А что говорила, на самом деле, сейчас и не восстановить? За давностью лет и событий, затмивших планомерно одни катаклизмы другими, как многими слоями закрашивают окно покинутого дома, куда не собираются вернуться. И, отступая, не хотят, чтобы внутрь заглянули непрошеные свидетели. В их окно, в оберегаемый мир ретроспективы, дабы не дать лицезреть тревожные картины прошлого, с тенью святости. Будто под толстой замазкой они, горестные хозяева, хоронят свои воспоминания – закапывают их под слоями краски, как эквивалентом земли.
...
- Какая любовь, - сказала Ядвига Савельевна (Сальеривна), - забудьте, родимые. Вы что, малые детки? Любовь прошла, она осталась в прошлом.
- ... в прошлых связях, - кажется, добавила мать Яны.
Она имела в виду предыдущий брак дочери, и вероятные многочисленные приключения Сергея. Так он думал. Может быть, намекала на что-то другое, но это что-то всегда держала в уме. Это был ее убийственный аргумент в споре с детьми: с ее собственным, выстраданным, ребенком и с этим новым – великовозрастным – созданием, мужиком, ворвавшимся в их с дочерью жизнь с локомотивной скоростью и напористостью прожженного деляги.
- Что, впрочем, и неплохо, на первый взгляд. - Пожилая, пожившая своё, женщина думала, что держит все эти размышления глубоко внутри себя, оттого и не стеснялась, но на деле выходило, что произносила вслух. Оно выходило само собой, бесконтрольно, без учета и статистики. - Энергичный, перспективный, как он сам говорит о себе, как представился, делец – это еще не худший вариант для Яны. Стерпится – слюбится.
- Я же на самом деле... по правде люблю. Её, - вскричал Сергей, не глядя на Яну.
- Люблю, не люблю, какая разница, - холодно обронила теща, не терпящая в мужчинах слюнтяйства, а в девушках – напускного кокетства. - Люби на здоровье, никто не мешает. А брак – дело серьезное. Здесь одной любовью не обойдешься, любезный. Жена – хоть и говорится тыл, а я бы сказала – обоз отступающей армии. Хочешь, не хочешь, изволь сопровождать и атаки неприятеля отбивать. По мере сил, конечно.
- Все равно, мама, - встряла в философскую перебранку Яна. - Без любви как-то...
- А на что она тебе, любовь эта, посуди сама? - заговорила с живостью и неподдельным азартом Савельевна, как будто специально не замечая присутствия Сергея (а может, заметила и затеяла эту щекотливую тему специально для него: пусть, мол, послушает?). - Ну, любишь ты, и люби на здоровье, но руководствоваться в жизни и выборе ты должна другими соображениями.
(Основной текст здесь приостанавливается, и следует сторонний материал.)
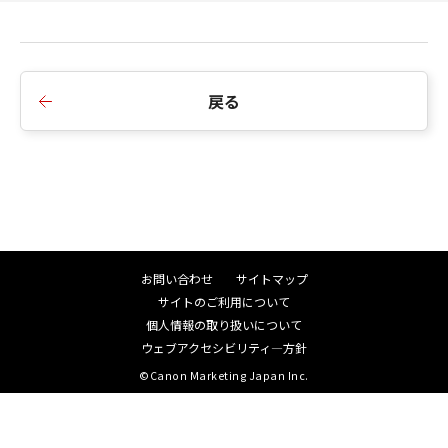
戻る
お問い合わせ
サイトマップ
サイトのご利用について
個人情報の取り扱いについて
ウェブアクセシビリティ―方針
©Canon Marketing Japan Inc.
Не чувствами, а разумом. Вот, у меня были чувства, если на то пошло, если у нас серьезный разговор наметился, так что? Ты прекрасно знаешь, чем все закончилось, и что из этого вышло. Так что не спорь: нет чувств, да и не надо. Не расстраивайся, придут, никуда не денутся. Хотя по мне: пустое это.
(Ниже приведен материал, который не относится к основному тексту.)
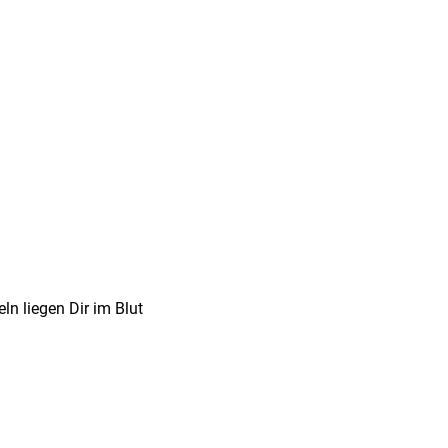
n liegen Dir im Blut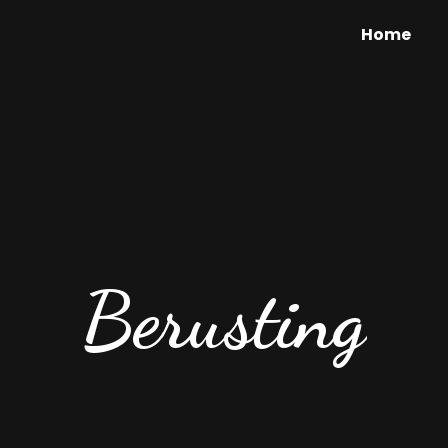
Home
Berusting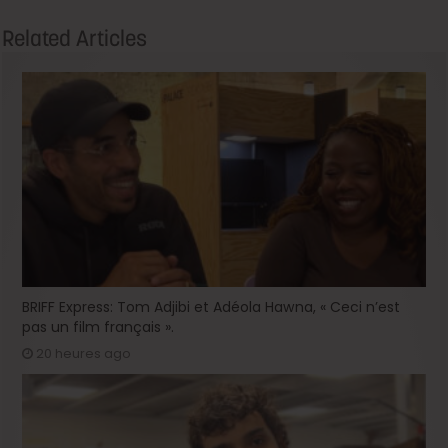
Related Articles
BRIFF Express: Tom Adjibi et Adéola Hawna, « Ceci n’est
pas un film français ».
20 heures ago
Ядвига Савельевна поглядела сумрачно на дочь и, видя ее унылое лицо и подавленное состояние, в котором та пребывала, будто придавленная тяжестью дум и забот, свалившихся валом после слов матери, смягчилась.
- У тебя была уже эта, так называемая «любовь», - сказала она. - Не помнишь, так напомню: что тогда говорила, когда настаивала на браке с Семицветиковым? «Я люблю его, мама. Мы любим друг друга». Так птичка, кажется, пела.
- Это другое дело, мама. Он, хоть и офицер, но совсем мальчишка. Дурак.
- Хорош мальчишка, - ухмыльнулась мать. - А ребенка в прежнем браке бросил. Я думала: космонавт, обеспеченные родители, дача, машина, все дела. Думала, что у тебя все сложится. А что в результате? С чем осталась?
Яна рассмеялась.
- Скажи еще: на-а-стоящий полковник! Какой он космонавт?! Капитан космических войск. Он же примитивный подкаблучник и приживала, каких свет не видывал. Плюхнется на диван, разляжется, и так целый день... и телевизор. Зачем мне такой Обломов?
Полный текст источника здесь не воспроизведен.